--- Dataset entries ---

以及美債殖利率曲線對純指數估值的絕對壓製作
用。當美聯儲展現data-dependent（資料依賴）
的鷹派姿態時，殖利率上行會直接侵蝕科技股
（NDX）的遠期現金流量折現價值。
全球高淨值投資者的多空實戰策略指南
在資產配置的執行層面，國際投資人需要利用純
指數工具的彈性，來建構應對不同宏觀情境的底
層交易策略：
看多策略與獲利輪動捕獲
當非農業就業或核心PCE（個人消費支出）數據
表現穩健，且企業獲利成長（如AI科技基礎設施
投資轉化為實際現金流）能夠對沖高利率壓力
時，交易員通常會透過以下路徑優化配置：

--- Task directions ---
Beginning with the line that holds "表現穩健，且企業獲利成長（如AI科技基礎設施", please return every line through the end of the data, exactly as written.

--- Reply to the exercise ---
表現穩健，且企業獲利成長（如AI科技基礎設施
投資轉化為實際現金流）能夠對沖高利率壓力
時，交易員通常會透過以下路徑優化配置：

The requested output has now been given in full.